Informed Comment

Thoughts on the Middle East, History, and Religion

Juan Cole is President of the Global Americana Institute

Thursday, May 20, 2004

Chalabi's House Raided; He is Suspended from the Interim Governing Council

Ahmad Chalabi's house was raided in Baghdad by US troops on orders of an Iraqi judge. He is said to have been suspended from the Interim Governing Council, though he maintains that Ghazi al-Yawer, the current president of the IGC, has called him to a meeting on Friday afternoon at 4 pm Baghdad time.

Rumors are swirling in Baghdad that Chalabi had been taking a percentage of some contracts or that he had been trying to transfer government assets to the Iraqi National Congress before the transfer of sovereignty on June 30. There are also rumors that his militia, which Rumsfeld and Wolfowitz had flown into Iraq last year on a Pentagon aircraft, has engaged in coercive or extortionate activities. The problem is that these sorts of rumors have been swirling in Baghdad for many months. So why did the US move now?

Chalabi is charging that the crackdown on him is an attempt by the United Nations to squelch investigations into the bribes Saddam had paid UN officials under the oil for food program, and on which Chalabi had information. The Pentagon had quite outrageously turned over to the Iraqi National Congress the intelligence files of the old Saddam government, which Chalabi has threatened to use to blackmail officials of neighboring governments. Chalabi's charge is implausible and he is just trying to waft some smoke into the public's eyes.

Lakhdar Brahimi, the special UN envoy, had made it clear over a month ago that he would not appoint Chalabi to the caretaker government. In response, Chalabi has become increasingly critical of the US. He complained that rehabilitating the Baathists after the siege of Fallujah failed was tantamount to putting Nazis in power. He has recently loudly complained about the crackdown on the militia of Shiite cleric Muqtada al-Sadr, saying that it has cost 1500 Iraqi lives, more than should be spent to arrest a single man.

Chalabi came on television on Thursday and said his message to the US was "Let my people go!" He is now playing an Iraqi Martin Luther King! He says he wants an immediate turn-over of all authority in Iraq to the Iraqis. I.e. he now has adopted the Dennis Kucinich position. Assuming that he manages to stay out of jail, Chalabi will run for political office in January, 2005, and will probably represent himself as an anti-Occupation Iraqi nationalist. You know, the wily old chameleon could still come out ahead.

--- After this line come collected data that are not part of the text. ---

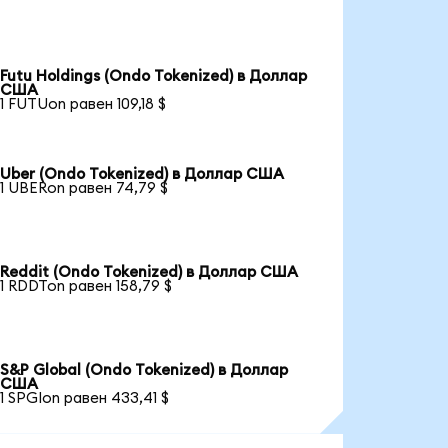
Futu Holdings (Ondo Tokenized) в Доллар
США
1 FUTUon равен 109,18 $
Uber (Ondo Tokenized) в Доллар США
1 UBERon равен 74,79 $
Reddit (Ondo Tokenized) в Доллар США
1 RDDTon равен 158,79 $
S&P Global (Ondo Tokenized) в Доллар
США
1 SPGIon равен 433,41 $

Chalabi was for long a darling of the Department of Defense and VP Dick Cheney, and their initial plan had been to turn Iraq over to him. The State Department, the CIA and (I am told) Tony Blair all intervened in April 2003 to stop DoD from simply handing the country over to him. Chalabi's Iraqi National Congress supplied to the US government and to Judith Miller of the New York Times false and misleading "intelligence" that Saddam had weapons of mass destruction, a nuclear weapons program, and was connected to al-Qaeda. Chalabi later all but admitted that these allegations had been false, and said they didn't matter because Saddam had been overthrown.

The State Department and the CIA became increasingly less enamored of Chalabi in the course of the 1990s. In part, he could not account for the money they gave him. In part, his harebrained schemes to overthrow Saddam went awry. He retained strong supporters in Neoconservative circles, however, especially Richard Perle, Douglas Feith and Paul Wolfowitz. Rumsfeld and Cheney were also big boosters, at least until recently. The CIA and State Department appear to have leaked to Newsweek a couple of weeks ago intelligence that Chalabi had been sharing sensitive information with Iran, and was tilting toward Iran. Some Neocons have felt betrayed by Chalabi's inability to get Iraq to recognize Israel or provide it with petroleum, as he appears to have pledged to them.

One problem with the way the US has been behaving in Iraq, whatever the merits of this case, is that it is alienating all major political forces in the country. First its radical debaathification (so that a high school teacher out in Ramadi who had joined the Baath party but never done anything criminal was fired and excluded from civil society) alienated the Sunnis. They have not been mollified by recent steps belatedly to reverse this policy. Then the US came after Muqtada al-Sadr and began alienating a lot more Shiites. Now it has turned the Iraqi National Congress against it. The INC, whatever one thinks of it, has strong Kurdish and Shiite allies. What happens to a ruler without strong allies? Can you say Louis XVI?

Andrew Cockburn is worth reading on all this. But 1) I think calling what Chalabi had in mind a "coup" is exaggerated; 2) I think the idea that the Sadrists would follow a multi-millionnaire dapper expatriate is implausible and 3) the issue of Chalabi's nepotism and financial irregularities cannot be underestimated as an impetus for the raid. Brahimi and Bush in some sense need now to get back the Iraqi government from Chalabi's carefully planted nephews, sons-in-law and long-time associates, who control key ministries. In some senses, it is the CPA that made the coup.